Et pourtant. Pourtant Casagemas est mort, le 17 février, d’une balle qu’il s’est tirée dans la tête, dans un de ces cafés de Clichy qui leur servaient de salons. Avant, il avait essayé de tuer Germaine, par jalousie, par dépit, en vain. Mais lui, il ne s’est pas raté. Picasso n’était pas là – reparti en Espagne. Depuis son retour, ce dernier essayait de conjurer son absence, comme si, en devenant un peu Casagemas, un peu de Casagemas allait continuer à vivre en lui. Alors, il avait pris l’atelier de son ami, à Montmartre, et, avec l’atelier – un bien grand mot pour cette chambre tout juste meublée –, il avait aussi pris Germaine, qui lui avait tout raconté. Et puis il avait peint, comme on témoigne, ou pour se faire pardonner : Casagemas dans son cercueil, la tempe trouée. Un tableau fait à l’été, dès son retour, une pure invention donc, mais qui donne à croire qu’il était là, à veiller le mort, comme il l’avait vu faire, enfant, en Espagne.
C’est chez Van Gogh, dont Matisse, Derain et Vlaminck n’ont cessé de lui parler depuis qu’il est revenu de Madrid, parce qu’ils ont été stupéfiés par une exposition qui vient de s’achever et que ce maudit voyage lui a aussi fait manquer, qu’il va puiser la force de peindre cela. Un peintre suicidé pour peindre un autre peintre suicidé. « C’est ça, la peinture, se dit Picasso : des morts qui parlent aux morts. »

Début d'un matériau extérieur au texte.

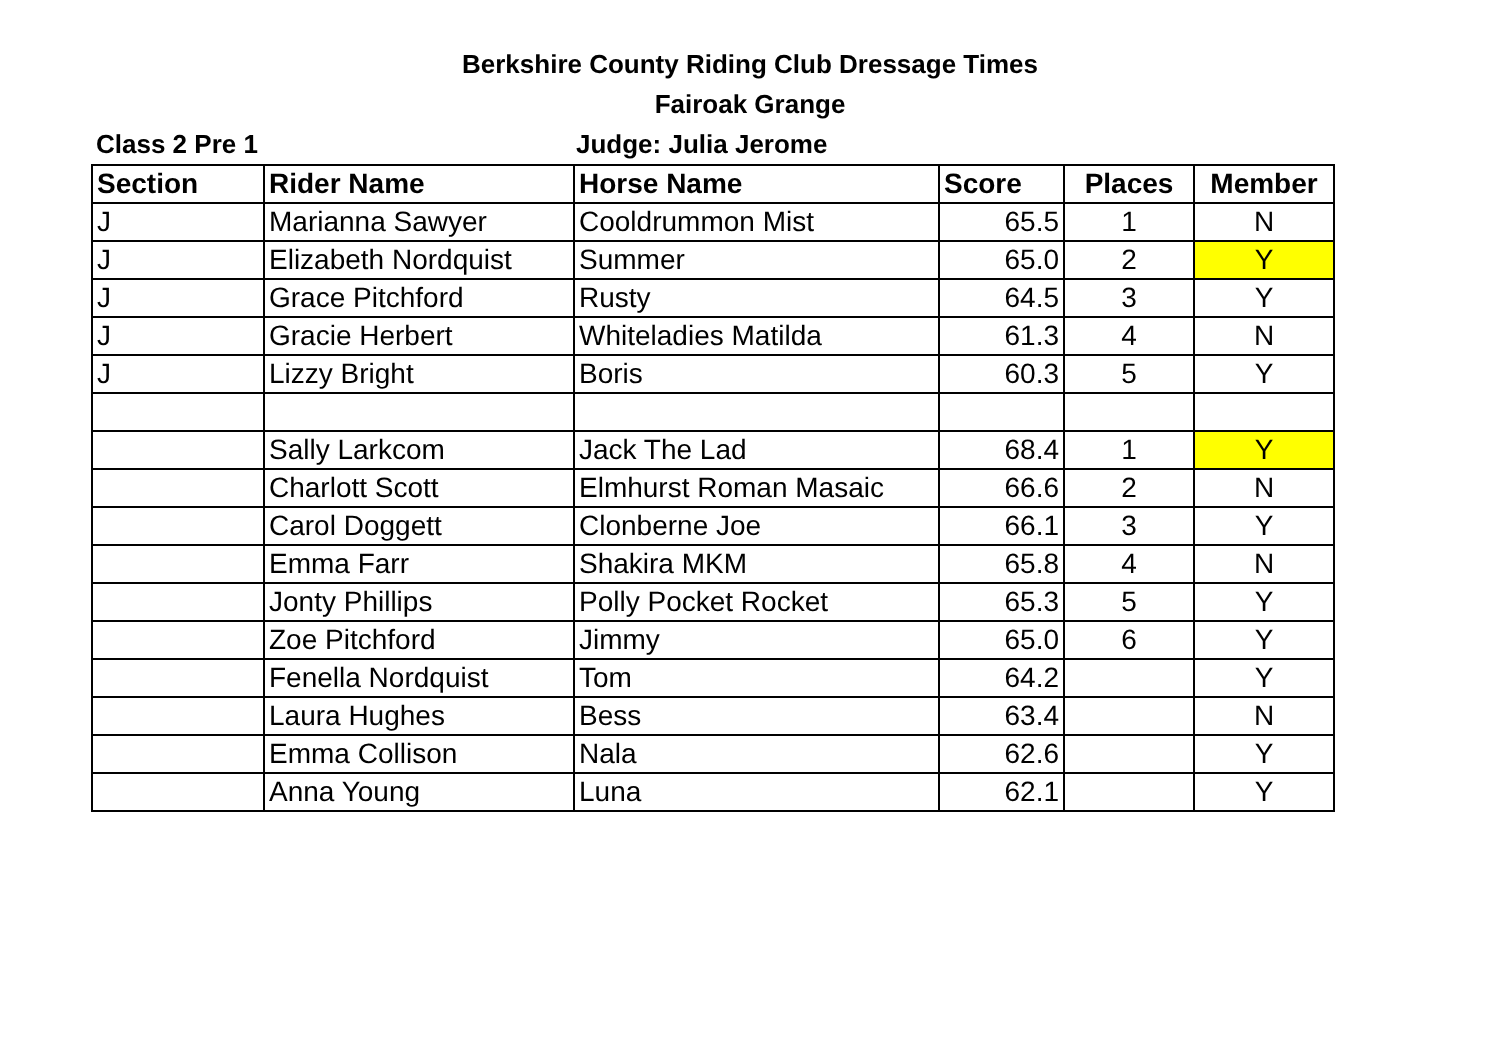Berkshire County Riding Club Dressage Times
Fairoak Grange
Class 2 Pre 1 Judge: Julia Jerome
| Section | Rider Name | Horse Name | Score | Places | Member |
| --- | --- | --- | --- | --- | --- |
| J | Marianna Sawyer | Cooldrummon Mist | 65.5 | 1 | N |
| J | Elizabeth Nordquist | Summer | 65.0 | 2 | Y |
| J | Grace Pitchford | Rusty | 64.5 | 3 | Y |
| J | Gracie Herbert | Whiteladies Matilda | 61.3 | 4 | N |
| J | Lizzy Bright | Boris | 60.3 | 5 | Y |
| | Sally Larkcom | Jack The Lad | 68.4 | 1 | Y |
| | Charlott Scott | Elmhurst Roman Masaic | 66.6 | 2 | N |
| | Carol Doggett | Clonberne Joe | 66.1 | 3 | Y |
| | Emma Farr | Shakira MKM | 65.8 | 4 | N |
| | Jonty Phillips | Polly Pocket Rocket | 65.3 | 5 | Y |
| | Zoe Pitchford | Jimmy | 65.0 | 6 | Y |
| | Fenella Nordquist | Tom | 64.2 | | Y |
| | Laura Hughes | Bess | 63.4 | | N |
| | Emma Collison | Nala | 62.6 | | Y |
| | Anna Young | Luna | 62.1 | | Y |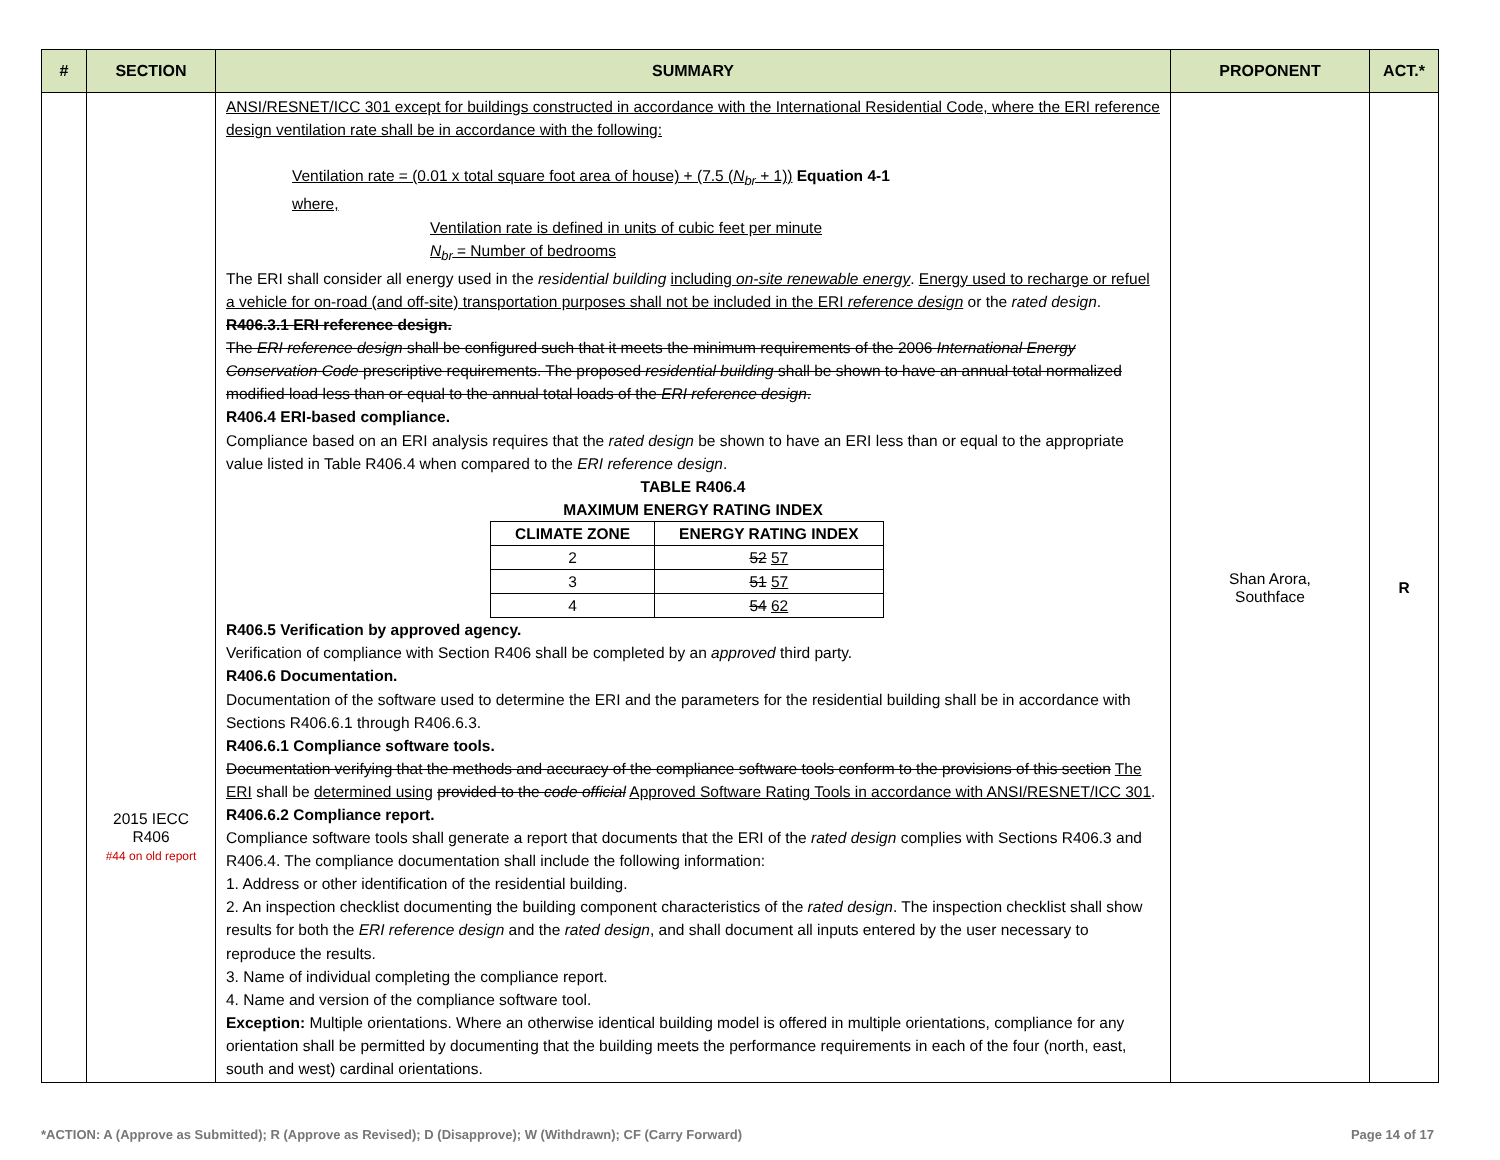| # | SECTION | SUMMARY | PROPONENT | ACT.* |
| --- | --- | --- | --- | --- |
| | 2015 IECC R406 #44 on old report | ANSI/RESNET/ICC 301 except for buildings constructed in accordance with the International Residential Code, where the ERI reference design ventilation rate shall be in accordance with the following: Ventilation rate = (0.01 x total square foot area of house) + (7.5 ( N<sub>br</sub> + 1)) Equation 4-1 where, Ventilation rate is defined in units of cubic feet per minute N<sub>br</sub> = Number of bedrooms The ERI shall consider all energy used in the residential building including on-site renewable energy . Energy used to recharge or refuel a vehicle for on-road (and off-site) transportation purposes shall not be included in the ERI reference design or the rated design . R406.3.1 ERI reference design. The ERI reference design shall be configured such that it meets the minimum requirements of the 2006 International Energy Conservation Code prescriptive requirements. The proposed residential building shall be shown to have an annual total normalized modified load less than or equal to the annual total loads of the ERI reference design . R406.4 ERI-based compliance. Compliance based on an ERI analysis requires that the rated design be shown to have an ERI less than or equal to the appropriate value listed in Table R406.4 when compared to the ERI reference design . TABLE R406.4 MAXIMUM ENERGY RATING INDEX / CLIMATE ZONE / ENERGY RATING INDEX / / --- / --- / / 2 / 52 57 / / 3 / 51 57 / / 4 / 54 62 / R406.5 Verification by approved agency. Verification of compliance with Section R406 shall be completed by an approved third party. R406.6 Documentation. Documentation of the software used to determine the ERI and the parameters for the residential building shall be in accordance with Sections R406.6.1 through R406.6.3. R406.6.1 Compliance software tools. Documentation verifying that the methods and accuracy of the compliance software tools conform to the provisions of this section The ERI shall be determined using provided to the code official Approved Software Rating Tools in accordance with ANSI/RESNET/ICC 301 . R406.6.2 Compliance report. Compliance software tools shall generate a report that documents that the ERI of the rated design complies with Sections R406.3 and R406.4. The compliance documentation shall include the following information: 1. Address or other identification of the residential building. 2. An inspection checklist documenting the building component characteristics of the rated design . The inspection checklist shall show results for both the ERI reference design and the rated design , and shall document all inputs entered by the user necessary to reproduce the results. 3. Name of individual completing the compliance report. 4. Name and version of the compliance software tool. Exception: Multiple orientations. Where an otherwise identical building model is offered in multiple orientations, compliance for any orientation shall be permitted by documenting that the building meets the performance requirements in each of the four (north, east, south and west) cardinal orientations. | Shan Arora, Southface | R |
*ACTION: A (Approve as Submitted); R (Approve as Revised); D (Disapprove); W (Withdrawn); CF (Carry Forward) Page 14 of 17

Alors il a peint la mort dans des éclats d’orange et de rouge. Un rouge qu’il a arraché au Café de nuit de Vincent – « Décidément, les cafés sont comme des cimetières », pense-t-il –, tel un cannibale arrachant un morceau de sa proie. Mais ce matin, Picasso a envie d’autre chose, et cette envie le saisit au point qu’il voit à peine la fille qui lui fait signe, et n’aperçoit même pas la bonne sœur qui se tient à l’entrée monumentale de la prison, trousseau de clefs à la ceinture. Il pense à Casagemas et, sans même savoir pourquoi, il a envie de peindre en bleu. Ce sera la couleur du deuil, celle des tableaux qu’il fera pour lui, et qu’il ne montrera à personne. Il vient d’oser faire son autoportrait, qu’il
a appelé Yo Picasso, et il estime que, s’il veut devenir quelqu’un, il doit d’abord donner à Casagemas un digne enterrement en peinture.
« Ça sera une évocation, se dit-il soudain ! » Un rêve espagnol fait à Paris, où l’ami est veillé par les filles de la prison Saint-Lazare tout de bleu vêtues, dans un paysage à la El Greco. L’apothéose de Casagemas ! Picasso sourit et, sans même prêter attention à la fille mélancolique qui s’est accrochée à son bras, il repart vite à Montmartre afin de se mettre au travail.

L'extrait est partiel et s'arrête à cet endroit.